Personal information
- Full name: Mohsine Moutouali
- Date of birth: 3 March 1986 (age 40)
- Place of birth: Casablanca, Morocco
- Height: 1.75 m (5 ft 9 in)
- Positions: Attacking midfielder; right winger;

Team information
- Current team: IR Tanger
- Number: 5

Youth career
- 2001–2006: Raja CA

Senior career*
- Years: Team / Apps / (Gls)
- 2006–2014: Raja CA / 198 / (52)
- 2006–2007: → Union de Touarga (loan) / 27 / (10)
- 2011–2012: → Emirates Club (loan) / 22 / (5)
- 2014–2017: Al-Wakrah / 77 / (25)
- 2017–2018: Al-Rayyan / 36 / (7)
- 2018–2019: Al-Ahli / 23 / (5)
- 2019–2022: Raja CA / 114 / (28)
- 2022–2023: Al Ahli Tripoli / 4 / (0)
- 2023–2024: IR Tanger / 17 / (3)
- 2024: Hassania Agadir / 5 / (0)
- 2025–: IR Tanger / 8 / (2)

International career^{‡}
- 2009–2014: Morocco A' / 34 / (10)
- 2014–2015: Morocco / 4 / (0)

= Mohsine Moutouali =

Moroccan footballer

Mohsine Moutouali (also spelled Mouhcine Moutaouali, محسن متولي; born 3 March 1986) is a Moroccan footballer who most recently played as an attacking midfielder for Botola side Ittihad Tanger. He can also play as a right winger.

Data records
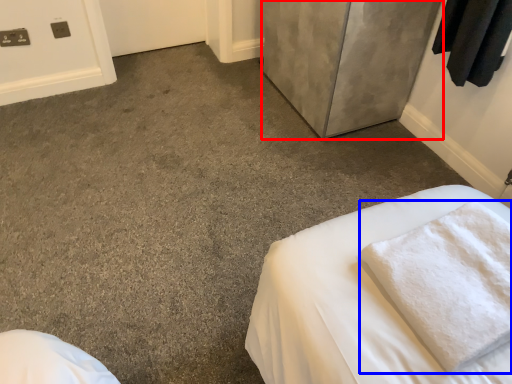
Question: Which object is closer to the camera taking this photo, door (highlighted by a red box) or bath towel (highlighted by a blue box)?

Choices:
 (A) door
 (B) bath towel

Answer: (B)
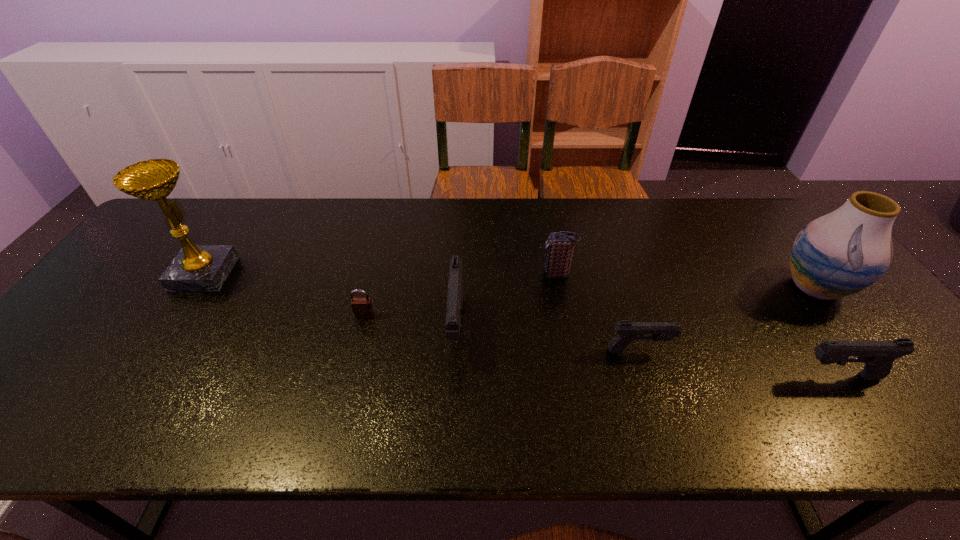
Image resolution: width=960 pixels, height=540 pixels. I want to click on vacant area situated 0.310m at the barrel of the second pistol from left to right, so click(x=800, y=350).

Where is `free spot located 0.060m at the barrel of the second tallest pistol`? free spot located 0.060m at the barrel of the second tallest pistol is located at coordinates (772, 376).

You are a GUI agent. You are given a task and a screenshot of the screen. Output one action in this format:
    pyautogui.click(x=<x>, y=<y>)
    Task: Click on the free space located 0.290m at the barrel of the second tallest pistol
    The width and height of the screenshot is (960, 540).
    Given the screenshot: What is the action you would take?
    pyautogui.click(x=671, y=376)

Where is `vacant region located at the barrel of the second tallest pistol`? vacant region located at the barrel of the second tallest pistol is located at coordinates (662, 376).

Locate an element on the screen. The image size is (960, 540). free space located 0.200m on the back of the sixth shortest object is located at coordinates (764, 221).

This screenshot has height=540, width=960. Identify the location of vacant space located with the zip open on the clutch bag. (519, 274).

Where is `vacant space located with the zip open on the clutch bag`? This screenshot has height=540, width=960. vacant space located with the zip open on the clutch bag is located at coordinates (420, 274).

The image size is (960, 540). I want to click on vacant region located with the zip open on the clutch bag, so click(x=495, y=274).

The image size is (960, 540). What are the coordinates of `vacant area situated 0.190m on the front-facing side of the leftmost object` in the screenshot? It's located at tap(297, 274).

At what (x,y) coordinates should I click in order to perform the action: click on vacant space situated 0.080m on the front-facing side of the sixth object from right to left. Please return your answer as a coordinate pair (x, y). The width and height of the screenshot is (960, 540). Looking at the image, I should click on click(x=357, y=343).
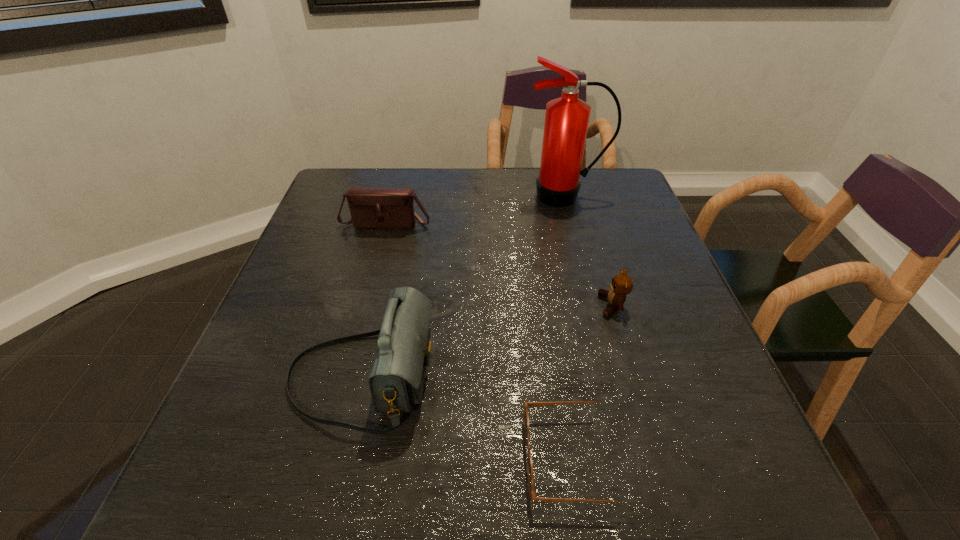
In the image, there is a desktop. Where is `vacant space at the near right corner`? This screenshot has height=540, width=960. vacant space at the near right corner is located at coordinates (704, 511).

This screenshot has height=540, width=960. I want to click on vacant space that is in between the tallest object and the shortest object, so click(570, 327).

You are a GUI agent. You are given a task and a screenshot of the screen. Output one action in this format:
    pyautogui.click(x=<x>, y=<y>)
    Task: Click on the vacant area between the nearer shoulder bag and the fire extinguisher
    This screenshot has height=540, width=960.
    Given the screenshot: What is the action you would take?
    pyautogui.click(x=464, y=287)

Identify the location of free area in between the farther shoulder bag and the nearer shoulder bag. The image size is (960, 540). (374, 300).

Identify the location of vacant space that is in between the third nearest object and the fourth shortest object. (487, 341).

Where is `free space between the fire extinguisher and the shorter shoulder bag`? This screenshot has height=540, width=960. free space between the fire extinguisher and the shorter shoulder bag is located at coordinates (476, 210).

This screenshot has width=960, height=540. I want to click on unoccupied position between the tallest object and the taller shoulder bag, so click(x=464, y=287).

You are a GUI agent. You are given a task and a screenshot of the screen. Output one action in this format:
    pyautogui.click(x=<x>, y=<y>)
    Task: Click on the vacant region between the nearer shoulder bag and the teddy bear
    This screenshot has height=540, width=960.
    Given the screenshot: What is the action you would take?
    pyautogui.click(x=487, y=341)

The width and height of the screenshot is (960, 540). What are the coordinates of `free point between the sunglasses and the second tallest object` in the screenshot? It's located at (468, 417).

Identify the location of free space between the tallest object and the fourth shortest object. The width and height of the screenshot is (960, 540). (464, 287).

--- Work request ---
Answer these questions from the profile of Mohsine Moutouali:
(a) In which city was he born?
(b) How many appearances did he make for Al-Wakrah?
(c) What other spelling of his name is given in Latin letters?

--- Answer to this problem ---
(a) Casablanca, Morocco
(b) 77
(c) Mouhcine Moutaouali